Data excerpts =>
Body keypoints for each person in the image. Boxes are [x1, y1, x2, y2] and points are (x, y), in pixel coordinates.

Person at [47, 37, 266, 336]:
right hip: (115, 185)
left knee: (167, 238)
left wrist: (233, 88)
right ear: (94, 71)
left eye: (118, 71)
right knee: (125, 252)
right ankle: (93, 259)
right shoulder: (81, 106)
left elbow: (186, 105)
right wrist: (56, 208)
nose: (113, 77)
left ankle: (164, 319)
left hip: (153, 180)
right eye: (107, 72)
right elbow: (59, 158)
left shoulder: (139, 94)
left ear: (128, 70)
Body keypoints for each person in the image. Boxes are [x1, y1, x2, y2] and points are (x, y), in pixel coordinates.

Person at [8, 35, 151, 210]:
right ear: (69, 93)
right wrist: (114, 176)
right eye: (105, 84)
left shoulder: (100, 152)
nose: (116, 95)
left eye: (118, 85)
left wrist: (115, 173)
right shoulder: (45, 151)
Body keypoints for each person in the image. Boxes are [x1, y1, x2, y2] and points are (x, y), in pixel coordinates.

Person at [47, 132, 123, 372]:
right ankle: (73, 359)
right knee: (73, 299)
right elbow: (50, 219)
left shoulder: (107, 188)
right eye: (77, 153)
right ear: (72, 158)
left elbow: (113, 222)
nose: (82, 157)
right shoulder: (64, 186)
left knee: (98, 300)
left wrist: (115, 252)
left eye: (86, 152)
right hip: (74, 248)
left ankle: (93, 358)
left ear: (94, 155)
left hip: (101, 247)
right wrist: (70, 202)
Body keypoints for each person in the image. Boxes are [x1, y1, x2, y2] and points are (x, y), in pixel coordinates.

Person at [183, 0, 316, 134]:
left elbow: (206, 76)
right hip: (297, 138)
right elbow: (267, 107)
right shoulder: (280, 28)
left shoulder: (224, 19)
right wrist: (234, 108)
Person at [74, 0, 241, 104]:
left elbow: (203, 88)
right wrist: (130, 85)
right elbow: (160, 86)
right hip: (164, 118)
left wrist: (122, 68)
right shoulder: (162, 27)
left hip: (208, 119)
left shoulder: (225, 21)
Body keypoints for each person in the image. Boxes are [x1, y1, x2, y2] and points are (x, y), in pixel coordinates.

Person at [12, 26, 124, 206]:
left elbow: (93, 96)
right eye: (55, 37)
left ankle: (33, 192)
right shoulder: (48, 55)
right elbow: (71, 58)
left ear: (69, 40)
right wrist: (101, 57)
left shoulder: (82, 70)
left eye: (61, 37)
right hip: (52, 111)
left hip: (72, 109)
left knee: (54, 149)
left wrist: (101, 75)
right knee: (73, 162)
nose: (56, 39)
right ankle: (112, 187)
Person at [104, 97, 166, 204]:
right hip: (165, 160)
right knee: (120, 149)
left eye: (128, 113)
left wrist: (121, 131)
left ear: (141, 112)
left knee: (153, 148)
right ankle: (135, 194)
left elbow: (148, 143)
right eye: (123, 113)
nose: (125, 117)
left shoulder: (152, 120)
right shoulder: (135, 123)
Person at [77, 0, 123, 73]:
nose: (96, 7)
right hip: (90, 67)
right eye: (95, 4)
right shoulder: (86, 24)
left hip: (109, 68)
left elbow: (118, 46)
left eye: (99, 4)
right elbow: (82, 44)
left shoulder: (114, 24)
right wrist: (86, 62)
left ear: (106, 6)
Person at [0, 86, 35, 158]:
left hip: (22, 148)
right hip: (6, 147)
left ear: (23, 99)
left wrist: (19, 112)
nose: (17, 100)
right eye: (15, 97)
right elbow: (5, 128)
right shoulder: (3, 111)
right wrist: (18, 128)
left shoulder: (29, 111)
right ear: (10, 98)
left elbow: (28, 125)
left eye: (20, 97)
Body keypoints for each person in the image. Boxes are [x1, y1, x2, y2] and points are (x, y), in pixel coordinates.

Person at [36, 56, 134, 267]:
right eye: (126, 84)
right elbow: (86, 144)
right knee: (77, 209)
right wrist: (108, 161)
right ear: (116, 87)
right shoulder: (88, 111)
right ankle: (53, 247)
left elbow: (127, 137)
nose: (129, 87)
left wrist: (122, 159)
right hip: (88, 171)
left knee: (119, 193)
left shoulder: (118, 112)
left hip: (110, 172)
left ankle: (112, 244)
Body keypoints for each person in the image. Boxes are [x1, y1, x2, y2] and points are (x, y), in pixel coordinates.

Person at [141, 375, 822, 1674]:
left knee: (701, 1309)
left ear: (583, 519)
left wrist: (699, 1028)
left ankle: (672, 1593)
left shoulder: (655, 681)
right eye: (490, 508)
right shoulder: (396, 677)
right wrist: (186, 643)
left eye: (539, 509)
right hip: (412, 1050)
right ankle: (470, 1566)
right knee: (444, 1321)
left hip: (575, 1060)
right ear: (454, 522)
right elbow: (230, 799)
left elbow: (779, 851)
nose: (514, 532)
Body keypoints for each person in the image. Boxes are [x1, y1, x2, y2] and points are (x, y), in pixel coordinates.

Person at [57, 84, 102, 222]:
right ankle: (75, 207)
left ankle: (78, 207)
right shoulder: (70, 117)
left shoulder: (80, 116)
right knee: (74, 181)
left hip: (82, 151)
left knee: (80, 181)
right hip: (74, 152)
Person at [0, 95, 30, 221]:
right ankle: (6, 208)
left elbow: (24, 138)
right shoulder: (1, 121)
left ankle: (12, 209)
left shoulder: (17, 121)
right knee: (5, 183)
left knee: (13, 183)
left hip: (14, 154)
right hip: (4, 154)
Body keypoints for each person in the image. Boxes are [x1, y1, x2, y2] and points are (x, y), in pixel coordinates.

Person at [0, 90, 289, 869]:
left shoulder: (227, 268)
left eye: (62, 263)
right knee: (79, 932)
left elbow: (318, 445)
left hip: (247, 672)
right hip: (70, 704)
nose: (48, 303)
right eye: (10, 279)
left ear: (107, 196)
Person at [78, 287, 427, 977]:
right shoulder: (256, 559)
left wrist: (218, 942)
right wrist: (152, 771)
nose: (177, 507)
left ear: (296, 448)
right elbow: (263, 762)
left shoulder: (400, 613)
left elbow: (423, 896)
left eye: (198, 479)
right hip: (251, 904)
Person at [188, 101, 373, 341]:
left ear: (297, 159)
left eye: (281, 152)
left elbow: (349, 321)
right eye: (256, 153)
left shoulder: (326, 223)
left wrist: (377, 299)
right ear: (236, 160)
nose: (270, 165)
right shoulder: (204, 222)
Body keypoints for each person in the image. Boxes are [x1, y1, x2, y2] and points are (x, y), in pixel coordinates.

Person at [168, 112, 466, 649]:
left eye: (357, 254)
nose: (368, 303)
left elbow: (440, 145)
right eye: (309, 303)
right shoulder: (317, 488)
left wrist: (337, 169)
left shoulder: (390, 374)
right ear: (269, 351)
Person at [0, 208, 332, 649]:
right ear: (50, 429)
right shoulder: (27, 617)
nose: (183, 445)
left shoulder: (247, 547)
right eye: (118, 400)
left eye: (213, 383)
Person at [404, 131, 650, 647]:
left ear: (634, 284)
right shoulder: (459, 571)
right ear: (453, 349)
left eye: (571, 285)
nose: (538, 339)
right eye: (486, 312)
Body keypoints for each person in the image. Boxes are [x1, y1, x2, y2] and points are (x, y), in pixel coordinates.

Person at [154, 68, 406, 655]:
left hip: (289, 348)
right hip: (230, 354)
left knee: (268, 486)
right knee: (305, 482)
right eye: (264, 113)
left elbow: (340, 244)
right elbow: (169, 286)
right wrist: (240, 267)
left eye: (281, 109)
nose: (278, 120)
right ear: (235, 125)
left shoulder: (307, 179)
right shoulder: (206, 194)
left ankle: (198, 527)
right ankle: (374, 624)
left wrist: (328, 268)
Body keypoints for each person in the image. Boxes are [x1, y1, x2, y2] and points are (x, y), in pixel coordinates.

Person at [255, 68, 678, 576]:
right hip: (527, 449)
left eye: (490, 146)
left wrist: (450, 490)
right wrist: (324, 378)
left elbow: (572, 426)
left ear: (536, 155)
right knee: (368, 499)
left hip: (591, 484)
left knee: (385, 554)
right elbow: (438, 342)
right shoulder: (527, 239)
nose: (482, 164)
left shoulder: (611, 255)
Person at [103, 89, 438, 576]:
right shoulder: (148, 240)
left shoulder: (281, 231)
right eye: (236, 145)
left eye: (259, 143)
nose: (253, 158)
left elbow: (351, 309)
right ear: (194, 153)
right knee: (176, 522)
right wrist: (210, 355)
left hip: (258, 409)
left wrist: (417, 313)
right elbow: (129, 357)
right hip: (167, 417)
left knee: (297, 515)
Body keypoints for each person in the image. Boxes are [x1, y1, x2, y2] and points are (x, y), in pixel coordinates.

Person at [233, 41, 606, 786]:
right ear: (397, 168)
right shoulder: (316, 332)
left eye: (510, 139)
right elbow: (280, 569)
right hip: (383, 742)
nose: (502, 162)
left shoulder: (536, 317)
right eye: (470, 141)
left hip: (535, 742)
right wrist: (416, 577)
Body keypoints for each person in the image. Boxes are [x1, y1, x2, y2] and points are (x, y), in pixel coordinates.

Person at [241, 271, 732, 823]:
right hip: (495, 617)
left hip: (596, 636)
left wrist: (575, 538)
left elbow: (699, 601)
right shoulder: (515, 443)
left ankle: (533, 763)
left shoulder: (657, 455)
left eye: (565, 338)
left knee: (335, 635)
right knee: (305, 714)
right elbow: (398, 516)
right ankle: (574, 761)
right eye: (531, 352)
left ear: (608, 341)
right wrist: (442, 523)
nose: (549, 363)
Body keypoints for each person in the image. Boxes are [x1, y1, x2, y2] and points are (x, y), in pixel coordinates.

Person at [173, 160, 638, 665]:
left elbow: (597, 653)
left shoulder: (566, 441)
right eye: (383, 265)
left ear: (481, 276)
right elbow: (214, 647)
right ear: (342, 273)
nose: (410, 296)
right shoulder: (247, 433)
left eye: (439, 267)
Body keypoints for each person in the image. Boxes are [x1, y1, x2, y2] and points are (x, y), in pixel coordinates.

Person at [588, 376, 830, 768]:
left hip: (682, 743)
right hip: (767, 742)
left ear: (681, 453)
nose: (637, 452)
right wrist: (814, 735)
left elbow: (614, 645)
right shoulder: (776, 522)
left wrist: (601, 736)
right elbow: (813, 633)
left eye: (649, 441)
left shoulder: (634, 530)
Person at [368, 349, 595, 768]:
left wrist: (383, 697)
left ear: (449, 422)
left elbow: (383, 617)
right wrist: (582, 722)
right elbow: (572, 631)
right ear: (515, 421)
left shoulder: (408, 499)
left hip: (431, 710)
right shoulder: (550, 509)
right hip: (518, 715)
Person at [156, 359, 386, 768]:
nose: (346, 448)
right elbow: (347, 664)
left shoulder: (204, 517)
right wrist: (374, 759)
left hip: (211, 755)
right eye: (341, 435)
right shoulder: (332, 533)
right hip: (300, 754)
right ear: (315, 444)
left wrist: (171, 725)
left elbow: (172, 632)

Work to be completed =>
Up to and including the line that contains "right elbow: (59, 158)", restate word for word every line of the entries, starting from the first.

Result of this task =>
Body keypoints for each person in the image. Boxes are [x1, y1, x2, y2] and points are (x, y), in pixel coordinates.

Person at [47, 37, 266, 336]:
right hip: (115, 185)
left knee: (167, 238)
left wrist: (233, 88)
right ear: (94, 71)
left eye: (118, 71)
right knee: (125, 252)
right ankle: (93, 259)
right shoulder: (81, 106)
left elbow: (186, 105)
right wrist: (56, 208)
nose: (113, 77)
left ankle: (164, 319)
left hip: (153, 180)
right eye: (107, 72)
right elbow: (59, 158)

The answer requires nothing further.